In terms of looks, Two Point Hospital isn't likely to wow, but it functions beautifully, even at very low settings. The cartoon style scales well with different systems and, while effects like shadows and anti-aliasing are nice, the game itself is just as much fun with or without smooth edges or flourishes of lighting effects.
The most problematic medical conditions you'll be dealing with have silly effects and amusing animations that really draw the eye. Clowns roam freely, men and women with light bulbs for heads queue alongside unfortunate sufferers of Pandemic, aka having a cooking pan stuck on your head. It's a great way to both add some much needed flavour to the crowds wandering between your various rooms and let players know which treatments are in high demand.
Musically, Two Point Hospital is both a nostalgic treat and, for some, may eventually become a torture. Taking very clear inspiration from it's forefather, the soundtrack is a mix of light ambiance and trumpy, slightly absurd sounding jingles that wouldn't be completely out of place in an elevator. Perhaps it's the result of long play sessions, but after hearing the tracks rotate a few times in one sitting, I found them starting to grate. A handful more tunes to mix things up a bit would have been nice, but ultimately the music does fit the game perfectly and it's always possible to turn it off when it becomes too much.
Oddly for a single player management game, there are multiplayer challenges available so you can see which of your peers can cure the most patients, train the most staff or earn the most research points, among other things. Over the course of the challenge, limited to 180 in game days, the game tracks your stats and actions so that once you've challenged a friend they'll be able to see exactly when and how you got your score.
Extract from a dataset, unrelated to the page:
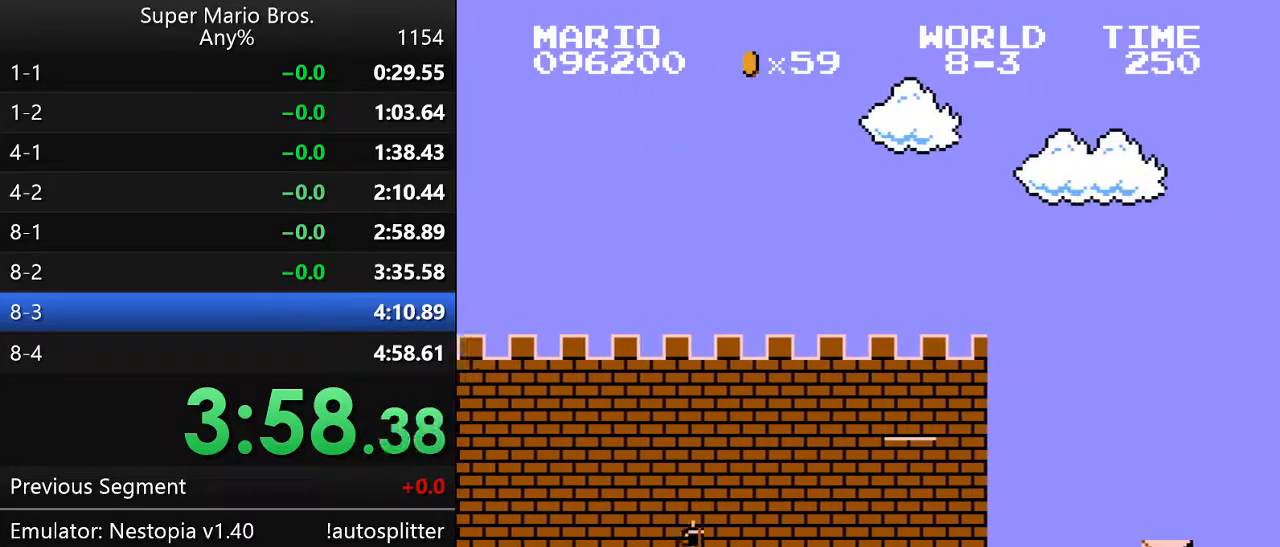
{"buttons": ["B", "DPAD_UP", "DPAD_RIGHT"], "events": [[333, "A", "down"], [383, "A", "up"]]}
It's a nice way to extend the lifespan of the game, giving those with a case of Two Point addiction reason to go back to previous levels and maximize their hospital's output as well as share strategies.
Two Point Hospital has ultimately delivered on it's promise of being a modern update to the Theme Hospital formula and has hopefully served as a reminder to the industry that dour, serious management games aren't the be all, end all and that throwing in some humour can really elevate a game. Hints from the Two Point team of further games covering other industries, potentially even linking together in some meaningful way, have me anticipating more silly antics to come. I can't help but imagine how much fun Two Point Transportation or Two Point Prison might be and hope.